_What you will do:_
Run through the records and show each line that includes the string "altera".

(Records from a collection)
*****

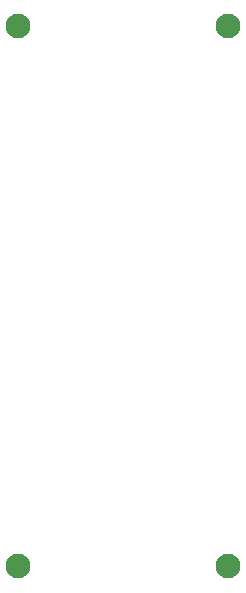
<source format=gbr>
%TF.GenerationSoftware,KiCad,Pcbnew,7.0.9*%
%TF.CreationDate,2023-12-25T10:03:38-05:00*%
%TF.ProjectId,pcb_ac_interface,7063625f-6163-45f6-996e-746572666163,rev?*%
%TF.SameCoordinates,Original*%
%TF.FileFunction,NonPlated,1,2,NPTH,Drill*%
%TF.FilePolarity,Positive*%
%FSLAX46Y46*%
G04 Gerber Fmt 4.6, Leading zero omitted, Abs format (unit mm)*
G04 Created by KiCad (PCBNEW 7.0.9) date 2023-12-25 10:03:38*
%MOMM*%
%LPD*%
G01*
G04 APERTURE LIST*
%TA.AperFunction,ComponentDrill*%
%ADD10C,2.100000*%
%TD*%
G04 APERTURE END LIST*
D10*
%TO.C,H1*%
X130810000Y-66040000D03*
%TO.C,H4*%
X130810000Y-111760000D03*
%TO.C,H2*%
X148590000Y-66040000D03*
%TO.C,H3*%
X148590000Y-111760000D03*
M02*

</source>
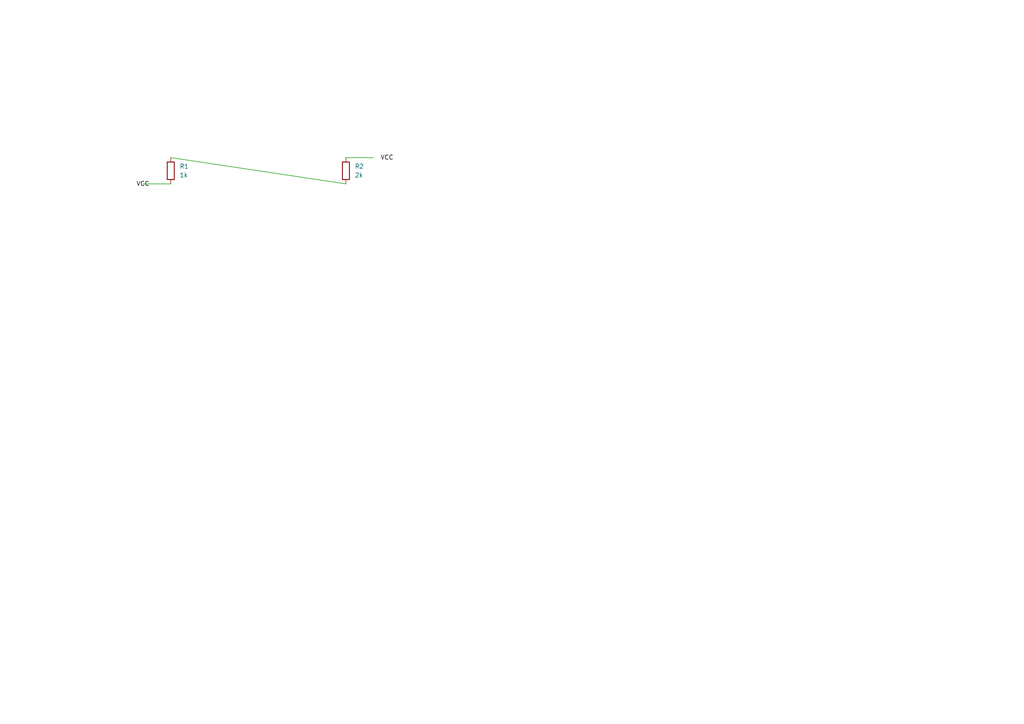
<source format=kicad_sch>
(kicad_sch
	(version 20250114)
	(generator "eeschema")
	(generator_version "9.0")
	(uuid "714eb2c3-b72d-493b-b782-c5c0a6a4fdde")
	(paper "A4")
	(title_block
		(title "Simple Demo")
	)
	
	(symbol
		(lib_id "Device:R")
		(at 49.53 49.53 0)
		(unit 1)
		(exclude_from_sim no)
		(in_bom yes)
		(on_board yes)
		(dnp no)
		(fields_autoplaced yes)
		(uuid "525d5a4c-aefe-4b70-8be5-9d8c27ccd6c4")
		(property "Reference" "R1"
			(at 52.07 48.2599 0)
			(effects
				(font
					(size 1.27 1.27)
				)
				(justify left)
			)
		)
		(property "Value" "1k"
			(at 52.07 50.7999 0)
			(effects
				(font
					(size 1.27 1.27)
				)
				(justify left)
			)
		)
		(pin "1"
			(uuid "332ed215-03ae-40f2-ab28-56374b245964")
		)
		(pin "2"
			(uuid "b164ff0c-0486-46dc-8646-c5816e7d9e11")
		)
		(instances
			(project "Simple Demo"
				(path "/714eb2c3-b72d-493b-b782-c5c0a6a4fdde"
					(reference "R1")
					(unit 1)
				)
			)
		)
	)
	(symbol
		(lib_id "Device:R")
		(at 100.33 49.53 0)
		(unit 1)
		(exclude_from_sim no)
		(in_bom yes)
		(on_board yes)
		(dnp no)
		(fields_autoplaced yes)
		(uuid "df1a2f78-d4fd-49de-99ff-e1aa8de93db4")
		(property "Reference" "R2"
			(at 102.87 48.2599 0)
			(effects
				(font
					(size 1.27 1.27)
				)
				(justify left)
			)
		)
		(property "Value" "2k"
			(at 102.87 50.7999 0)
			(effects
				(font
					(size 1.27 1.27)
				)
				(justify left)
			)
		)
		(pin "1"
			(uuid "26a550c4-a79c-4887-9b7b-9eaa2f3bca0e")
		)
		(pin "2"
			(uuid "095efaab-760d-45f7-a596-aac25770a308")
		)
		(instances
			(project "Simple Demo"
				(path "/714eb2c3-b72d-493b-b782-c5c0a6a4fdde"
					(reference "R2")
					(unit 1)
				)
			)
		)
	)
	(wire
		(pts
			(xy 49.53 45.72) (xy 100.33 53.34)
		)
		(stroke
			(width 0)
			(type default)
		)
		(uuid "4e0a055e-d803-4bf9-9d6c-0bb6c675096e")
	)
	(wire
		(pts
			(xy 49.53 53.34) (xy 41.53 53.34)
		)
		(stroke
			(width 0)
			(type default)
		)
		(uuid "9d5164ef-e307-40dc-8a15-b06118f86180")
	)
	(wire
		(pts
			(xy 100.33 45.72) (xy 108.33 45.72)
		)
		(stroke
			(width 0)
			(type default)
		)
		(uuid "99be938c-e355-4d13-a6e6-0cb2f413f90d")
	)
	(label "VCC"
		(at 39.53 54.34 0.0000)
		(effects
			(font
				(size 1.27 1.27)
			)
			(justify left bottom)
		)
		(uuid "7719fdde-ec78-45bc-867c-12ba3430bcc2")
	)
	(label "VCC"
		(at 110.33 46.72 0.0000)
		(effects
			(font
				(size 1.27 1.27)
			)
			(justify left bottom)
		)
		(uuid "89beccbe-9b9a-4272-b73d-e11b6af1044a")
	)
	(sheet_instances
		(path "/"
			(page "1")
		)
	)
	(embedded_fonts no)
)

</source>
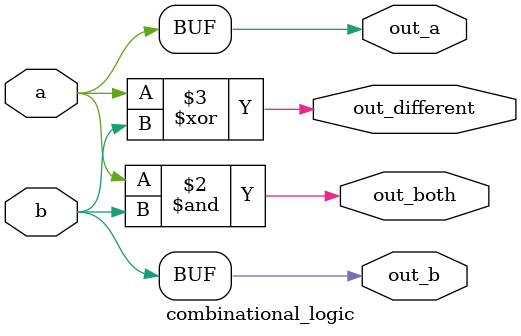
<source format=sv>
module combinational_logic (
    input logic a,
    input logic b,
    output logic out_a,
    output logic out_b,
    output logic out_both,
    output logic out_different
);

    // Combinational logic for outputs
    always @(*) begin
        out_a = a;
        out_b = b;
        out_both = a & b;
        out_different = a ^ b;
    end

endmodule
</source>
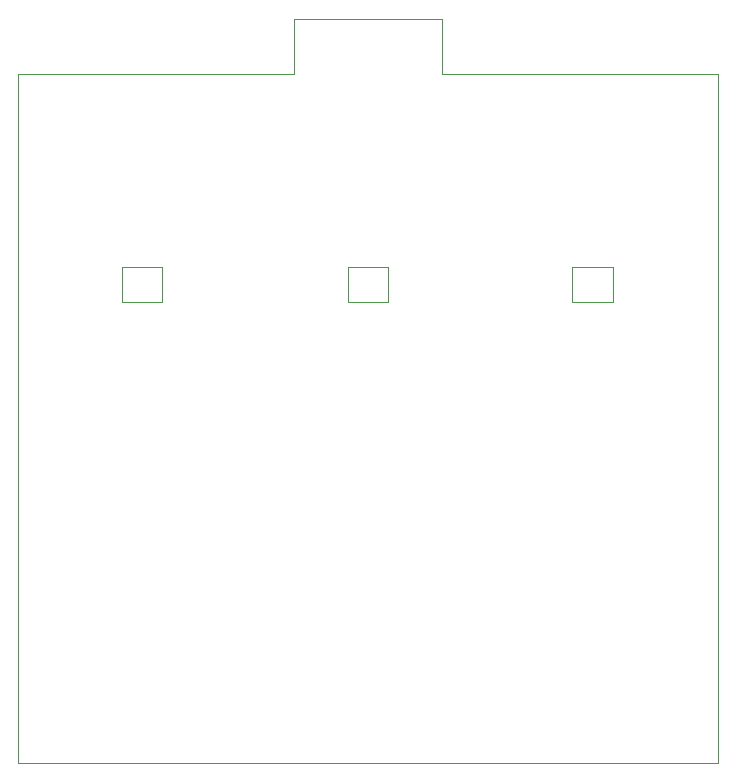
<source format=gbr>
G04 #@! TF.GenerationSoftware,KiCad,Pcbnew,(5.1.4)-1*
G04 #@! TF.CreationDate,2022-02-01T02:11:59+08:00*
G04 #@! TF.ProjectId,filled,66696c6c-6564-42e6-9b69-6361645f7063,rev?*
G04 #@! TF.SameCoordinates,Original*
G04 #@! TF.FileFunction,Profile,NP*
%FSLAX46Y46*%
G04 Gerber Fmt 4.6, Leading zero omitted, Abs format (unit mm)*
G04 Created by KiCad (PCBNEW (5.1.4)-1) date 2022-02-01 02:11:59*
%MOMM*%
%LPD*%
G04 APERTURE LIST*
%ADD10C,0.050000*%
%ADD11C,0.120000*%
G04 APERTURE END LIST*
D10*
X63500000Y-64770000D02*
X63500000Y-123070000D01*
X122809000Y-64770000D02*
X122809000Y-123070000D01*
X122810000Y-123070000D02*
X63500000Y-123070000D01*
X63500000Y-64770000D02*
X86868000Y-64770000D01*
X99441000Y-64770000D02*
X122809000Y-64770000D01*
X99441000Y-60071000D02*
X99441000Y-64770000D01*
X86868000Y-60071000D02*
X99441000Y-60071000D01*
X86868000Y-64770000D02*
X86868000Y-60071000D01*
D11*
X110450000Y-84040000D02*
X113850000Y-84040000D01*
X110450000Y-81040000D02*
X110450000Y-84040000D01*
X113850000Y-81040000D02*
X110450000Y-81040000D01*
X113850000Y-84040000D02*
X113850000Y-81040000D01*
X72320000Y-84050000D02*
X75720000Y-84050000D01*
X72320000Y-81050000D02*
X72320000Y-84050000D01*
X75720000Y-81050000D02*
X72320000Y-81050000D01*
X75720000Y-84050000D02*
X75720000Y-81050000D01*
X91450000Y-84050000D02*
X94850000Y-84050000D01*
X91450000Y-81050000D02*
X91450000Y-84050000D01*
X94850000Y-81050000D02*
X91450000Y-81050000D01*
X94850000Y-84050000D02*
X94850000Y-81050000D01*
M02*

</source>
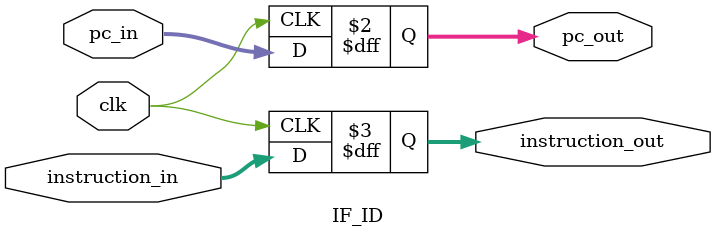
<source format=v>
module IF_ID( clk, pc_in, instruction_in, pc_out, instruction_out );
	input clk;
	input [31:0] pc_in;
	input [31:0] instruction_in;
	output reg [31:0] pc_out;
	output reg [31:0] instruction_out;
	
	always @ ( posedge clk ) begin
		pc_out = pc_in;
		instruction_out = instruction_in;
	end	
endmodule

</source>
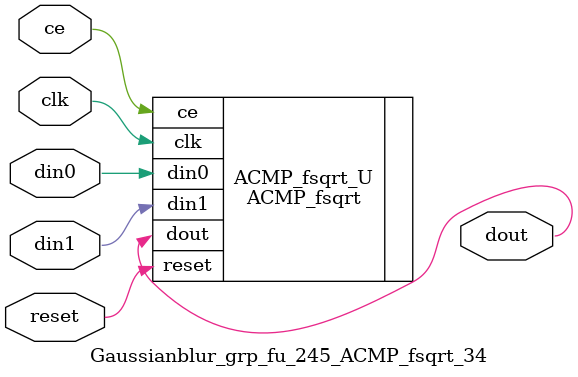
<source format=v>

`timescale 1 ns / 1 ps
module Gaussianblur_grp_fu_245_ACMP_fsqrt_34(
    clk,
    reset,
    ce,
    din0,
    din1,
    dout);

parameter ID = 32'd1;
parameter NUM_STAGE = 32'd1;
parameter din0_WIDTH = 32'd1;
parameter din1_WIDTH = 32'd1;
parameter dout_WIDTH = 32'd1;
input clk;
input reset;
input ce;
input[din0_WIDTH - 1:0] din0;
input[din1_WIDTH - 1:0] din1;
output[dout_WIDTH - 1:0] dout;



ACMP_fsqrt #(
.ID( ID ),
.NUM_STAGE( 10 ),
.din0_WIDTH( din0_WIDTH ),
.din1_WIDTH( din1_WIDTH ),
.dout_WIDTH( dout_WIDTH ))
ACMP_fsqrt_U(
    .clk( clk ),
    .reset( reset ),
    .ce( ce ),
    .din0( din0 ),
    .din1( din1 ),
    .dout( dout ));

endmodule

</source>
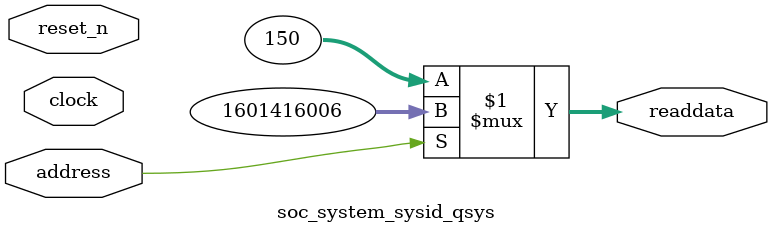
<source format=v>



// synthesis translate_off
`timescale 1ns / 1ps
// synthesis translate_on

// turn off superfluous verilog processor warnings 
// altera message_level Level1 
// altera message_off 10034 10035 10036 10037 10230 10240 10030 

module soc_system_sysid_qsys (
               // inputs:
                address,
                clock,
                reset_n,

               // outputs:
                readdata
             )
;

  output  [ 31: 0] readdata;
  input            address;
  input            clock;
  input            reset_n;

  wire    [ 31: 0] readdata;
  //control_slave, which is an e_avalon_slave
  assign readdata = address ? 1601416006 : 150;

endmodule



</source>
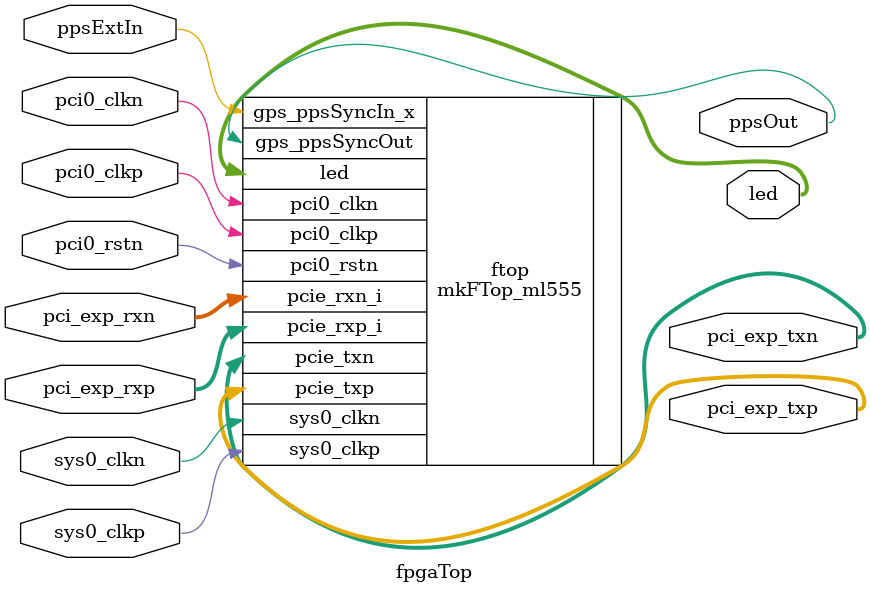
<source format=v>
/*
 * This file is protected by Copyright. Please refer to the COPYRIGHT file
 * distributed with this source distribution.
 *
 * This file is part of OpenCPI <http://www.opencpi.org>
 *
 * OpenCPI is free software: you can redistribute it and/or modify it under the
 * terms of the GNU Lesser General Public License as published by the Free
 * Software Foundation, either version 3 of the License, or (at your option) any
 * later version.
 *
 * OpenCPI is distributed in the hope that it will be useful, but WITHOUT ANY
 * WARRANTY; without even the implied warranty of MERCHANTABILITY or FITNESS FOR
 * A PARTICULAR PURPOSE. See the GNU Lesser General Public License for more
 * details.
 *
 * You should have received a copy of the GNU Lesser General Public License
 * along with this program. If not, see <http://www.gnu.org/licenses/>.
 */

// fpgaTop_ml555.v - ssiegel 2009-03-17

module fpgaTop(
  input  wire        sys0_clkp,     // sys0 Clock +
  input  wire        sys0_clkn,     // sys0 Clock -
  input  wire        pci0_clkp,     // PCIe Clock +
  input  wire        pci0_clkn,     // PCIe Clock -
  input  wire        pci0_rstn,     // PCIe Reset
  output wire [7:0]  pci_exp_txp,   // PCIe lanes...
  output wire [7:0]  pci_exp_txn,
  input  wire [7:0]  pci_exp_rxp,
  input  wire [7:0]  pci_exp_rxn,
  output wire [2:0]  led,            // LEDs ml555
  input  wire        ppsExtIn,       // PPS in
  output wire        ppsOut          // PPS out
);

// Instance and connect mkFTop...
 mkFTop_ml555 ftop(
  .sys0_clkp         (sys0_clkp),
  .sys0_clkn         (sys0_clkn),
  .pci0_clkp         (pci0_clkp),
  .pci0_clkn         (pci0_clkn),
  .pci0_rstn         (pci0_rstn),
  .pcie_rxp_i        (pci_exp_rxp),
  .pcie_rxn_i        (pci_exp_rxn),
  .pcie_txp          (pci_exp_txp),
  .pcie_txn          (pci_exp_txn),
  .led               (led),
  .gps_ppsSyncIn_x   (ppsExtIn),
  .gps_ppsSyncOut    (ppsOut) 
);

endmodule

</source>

*****

_Answer area:_
// altera message_level Level1 
// altera message_off 10034 10035 10036 10037 10230 10240 10030 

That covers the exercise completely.